OS MENINOS DO PORÃO: CERCA DE 1,8 MILHÃO SOFRE DO TRANSTORNO, CONFUNDIDO COM LOUCURA OU RETARDO MENTAL
Jornal: O GLOBO 16/07/2006
A vida segregada do brasileiro autista
Sem tratamento, que Estado não cobre, jovens são mantidos presos em casa sob o improvisado cuidado das mães
SÃO PAULO. Rafael, de 25 anos, finge que é passarinho, mas passou a vida trancado. André, 20 anos, reza dias inteiros e grita o tempo todo. Leandro, 29, engole esponjas de aço e cremes de cabelo. João Guilherme, 11, come compulsivamente. Eles se automutilam e agridem até suas mães. Apesar de adultos, serão sempre meninos. Eles têm autismo, transtorno que atinge até 1,8 milhão de brasileiros, segundo estimativas médicas. O GLOBO encontrou vários desses meninos reclusos em quartos vazios, fechados em porões ou amarrados. Nenhum deles recebe tratamento. Autismo ainda não é doença tratada pela rede pública de saúde no Brasil.
— Infelizmente, eles são os meninos do porão. Passam a vida escondidos, trancados. Era assim antigamente e hoje em dia também. Temos visto casos inclusive de meninos acorrentados — relata o neuropsiquiatra infantil Raymond Rosenberg, especializado em autismo.

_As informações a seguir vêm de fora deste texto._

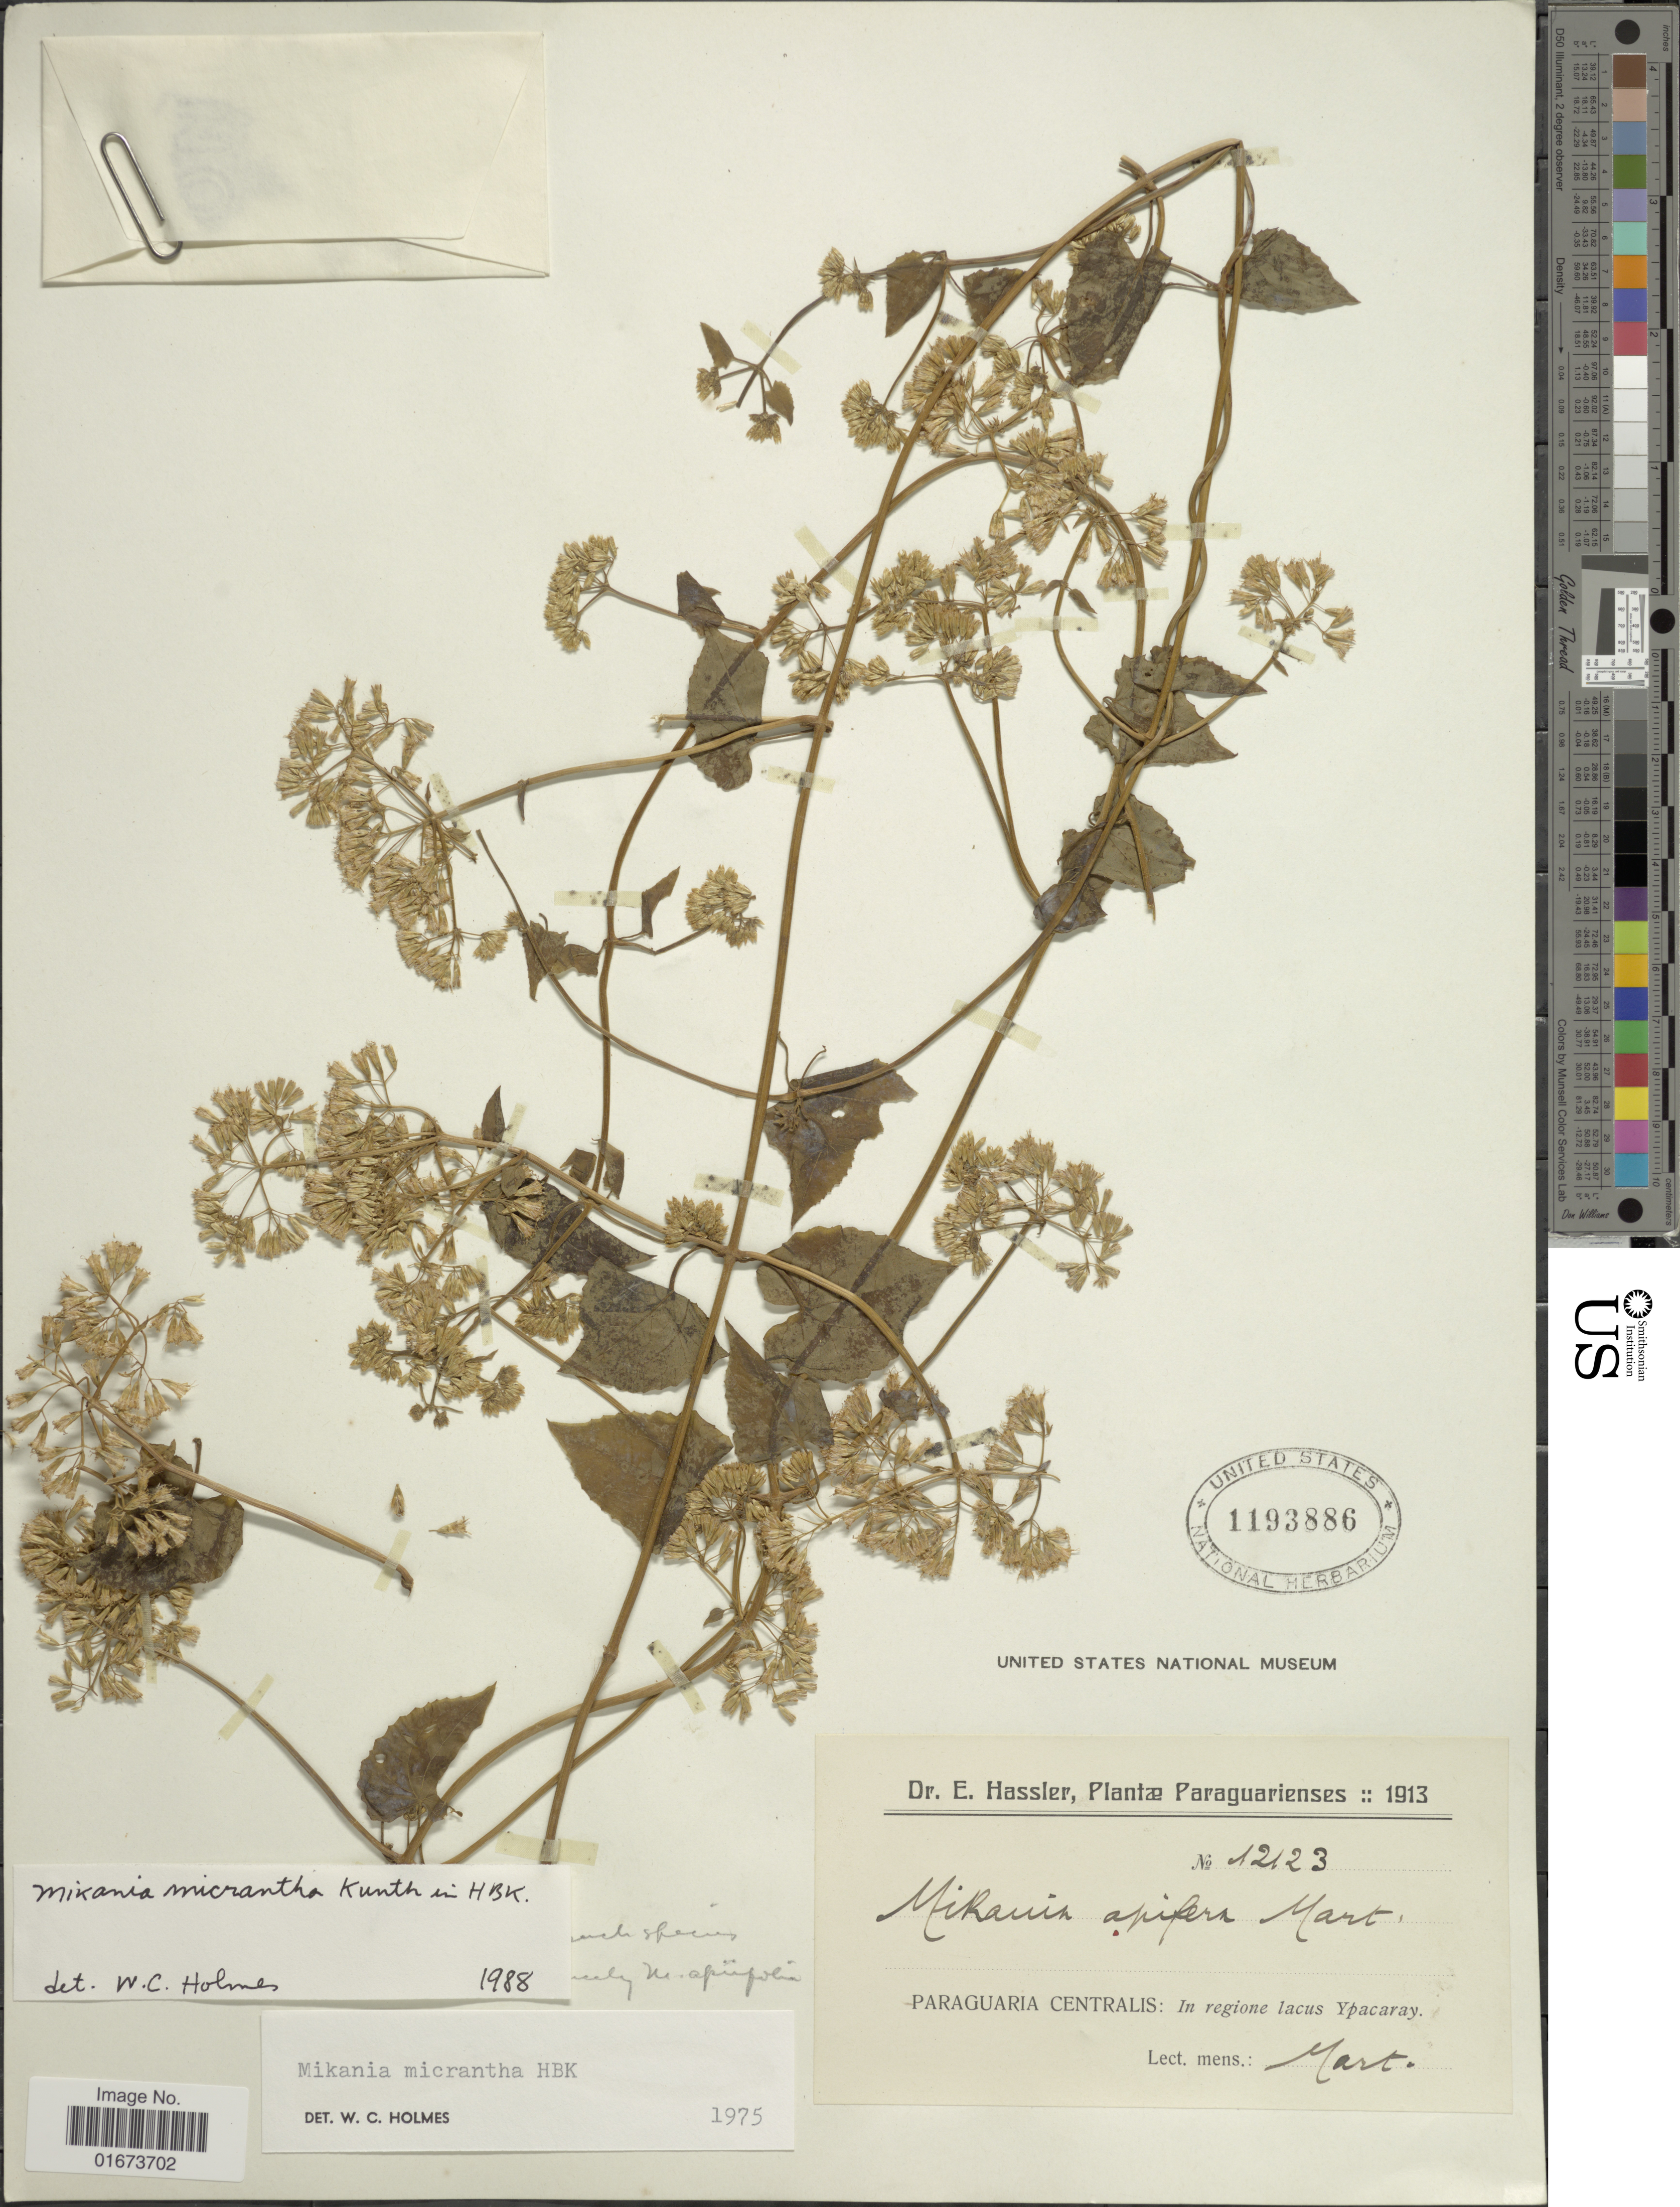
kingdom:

(.....) Quando são internados como doentes mentais — que é como os governos no Brasil têm determinado quando eles entram em crise — saem mais agressivos. Também não são atendidos entre deficientes.
Internação: custo chega a R$5 mil
Muitas vezes os tratamentos incluem internações especiais. Nos locais especializados, o autismo é compreendido como um “jeito de ser” e os meninos ficam menos agressivos, ganham hábitos mais sociáveis, afirmam especialistas.
JUSTIÇA DETERMINA QUE ESTADO PAGUE TRATAMENTO
Secretário de Saúde é investigado por descumprir ordem judicial obtida pelo Ministério Público; na mesa do promotor, dezenas de casos iguais
SÃO PAULO. A decisão da Justiça é clara: todos os autistas têm o direito de ter tratamentos ou internações custeados pelo estado, até que o governo inclua o atendimento na rede pública e garanta vagas para todos eles. A decisão, embora proferida em última instância em 2005, tem sido descumprida. O caso atinge apenas o estado de São Paulo, mas pode servir de jurisprudência para os demais, segundo o Ministério Público.
Na quarta-feira passada, o promotor de Justiça José Paulo França Piva abriu inquérito sobre o descumprimento da decisão do Tribunal de Justiça. Assim, o secretário estadual de Saúde, Luiz Roberto Barradas Barata, passou a ser investigado. Se o MP conseguir comprovar o descumprimento, a ação pode levar à perda do cargo e dos direitos políticos de Barata, que também poderá ter que pagar multa de cem salários-mínimos (R$35 mil), segundo Piva. A medida acontece às vésperas do Dia Mundial do Orgulho Autista, nesta terça-feira.
Sobre a mesa do promotor, no entanto, já repousam dezenas de ações de famílias que conseguiram a habilitação (com atestados e laudos médicos) para que o estado cumpra a decisão, mas continuam com seus autistas sem tratamento, ou alguns raros mantidos às custas da caridade de clínicas particulares. A secretaria não quis comentar o caso.